Wednesday, April 26, 2006

Thanks for your patience

Hi all--sorry I haven't posted in a while.

I think I'm back. Changed, but back. Hopefully will share more frequent entries now.

We're reading through The Genesee Diary by Henri Nouwen in our Bible Study group. This book is composed of Nouwen's own reflections on seven months in a Trappist monastery in upstate New York. Here is what he says when seeing a beautiful late-summer day in that part of the world:

"...I kept thinking an old thought: I wished that all my friends whom I love so much could see and feel what I can see and feel today. But I know they never will. On this earth the experience of great beauty always remains mysteriously linked with the experience of great loneliness. This reminds me that there is still a beauty I have not seen yet: the beauty that does not create loneliness but unity."

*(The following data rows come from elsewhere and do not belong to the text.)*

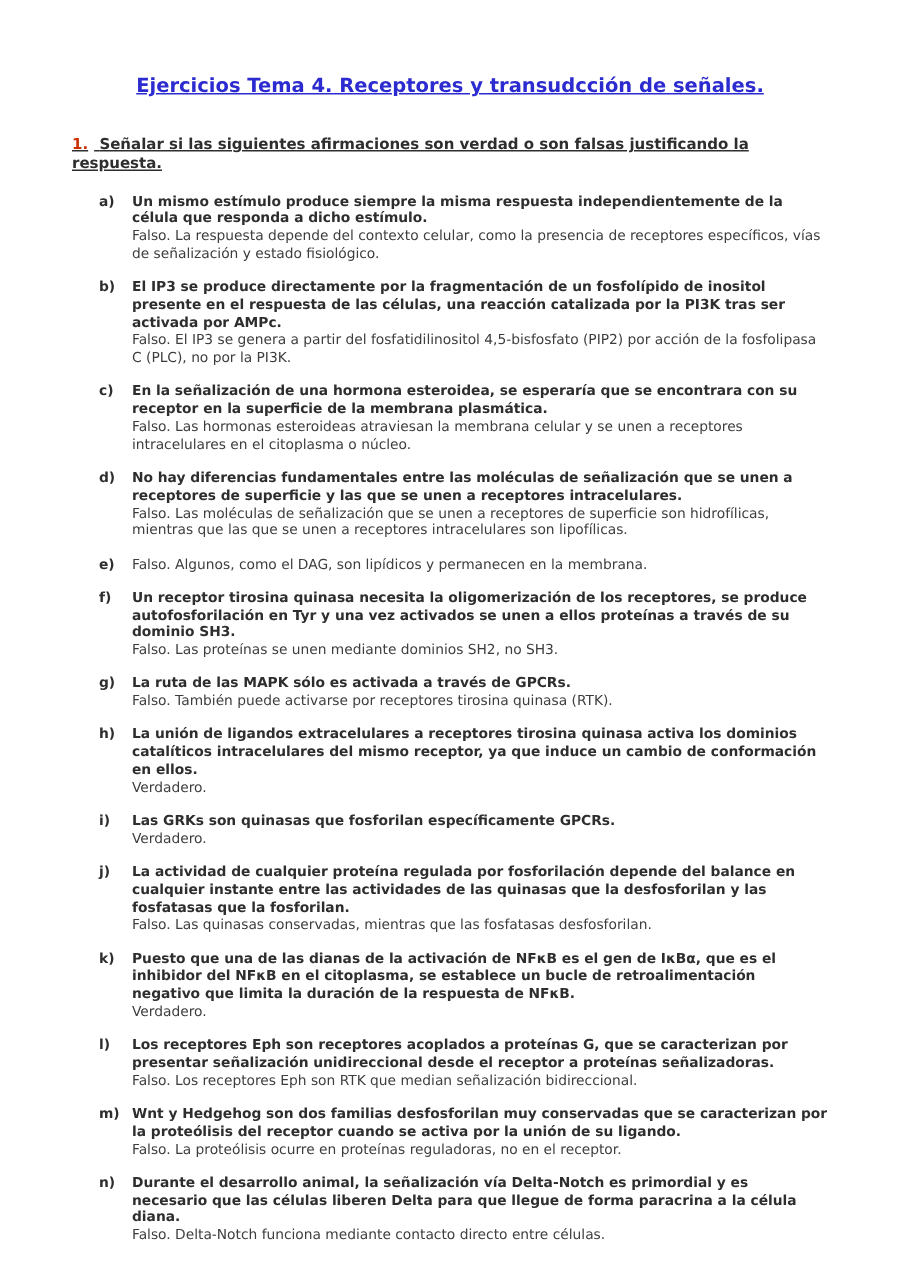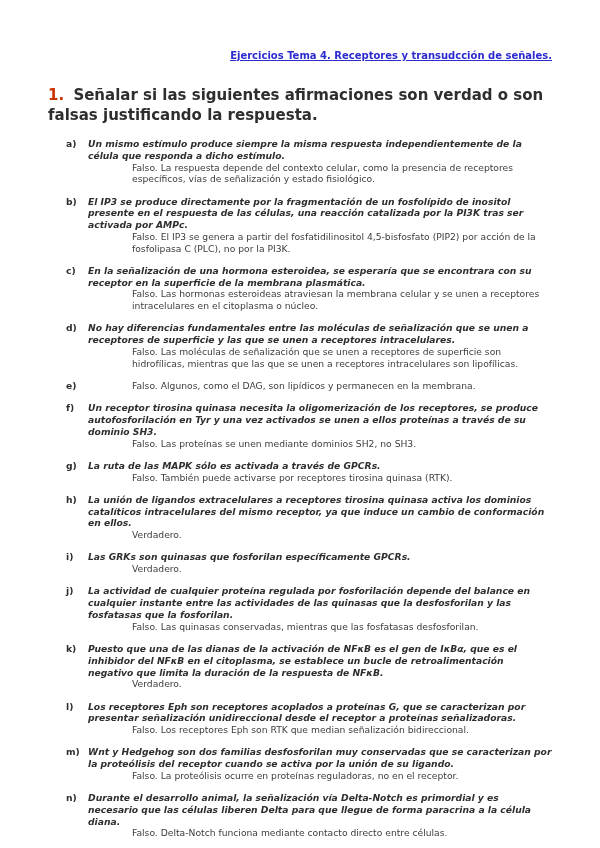"Ejercicios Tema 4. Receptores y" .title { font-size: 10px -> 13px; text-align: right -> center }
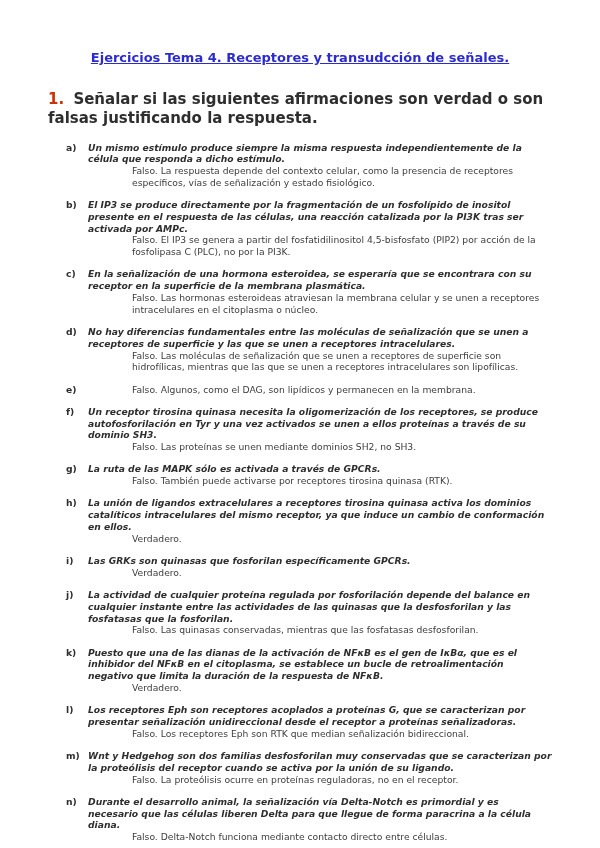"1. Señalar si las siguientes" .instruction { font-size: 15px -> 10px; text-decoration: none -> underline }
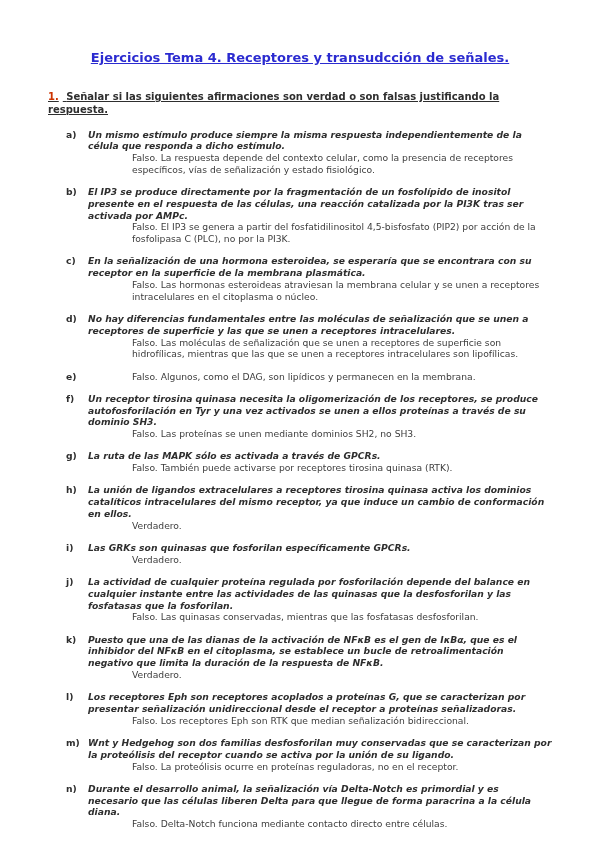"Un mismo estímulo produce siempre" .q-statement { font-style: italic -> none }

Instinctively, of course, we know that what he says is true. Whenever we see something beautiful, there is a pain in our spirit--sometimes dim, sometimes sharp--that the beauty of right now is fleeting. A New Jersey native, like myself, cannot visit the Grand Canyon without two feelings: the desperate desire to pocket the experience and pull it out at will and the despair at knowing it is fleeting and cannot be retained. The unique beauty of a moment, a here and now, can never be grasped and shared with everyone we want to share it with, as often as we want to enjoy it.

I suppose that the birth of little Grace has taught me this even more. While I love watching her change and grow, it pains me we cannot hold onto the time. Her first week has now come and gone, and I wish it could be re-lived and shared with everyone who we care about. I look forward to the coming weeks and months and years, and all of the changes; still, something in me wants to put the last week in a bottle, store it in the cupboard, to be brought out and enjoyed when good friends come over so that we can all enjoy this week together forever. The deep beauty of this last week is chained to the realization it is passing away and can never be perfectly enjoyed and shared with others who I love.

So it is that Nouwen and I look forward to something we have never seen, something that seems to me to be as close to a picture of heaven as we have: “the beauty that does not create loneliness but unity.” When time is broken down and cannot hurry us any longer, then we will know the joy of being in a moment completely and able to share our joy with others—and God—more deeply than we ever have before. No longer will we experience the pain of realizing our joy is temporary—for there, it will be eternal and shared with all of God’s children.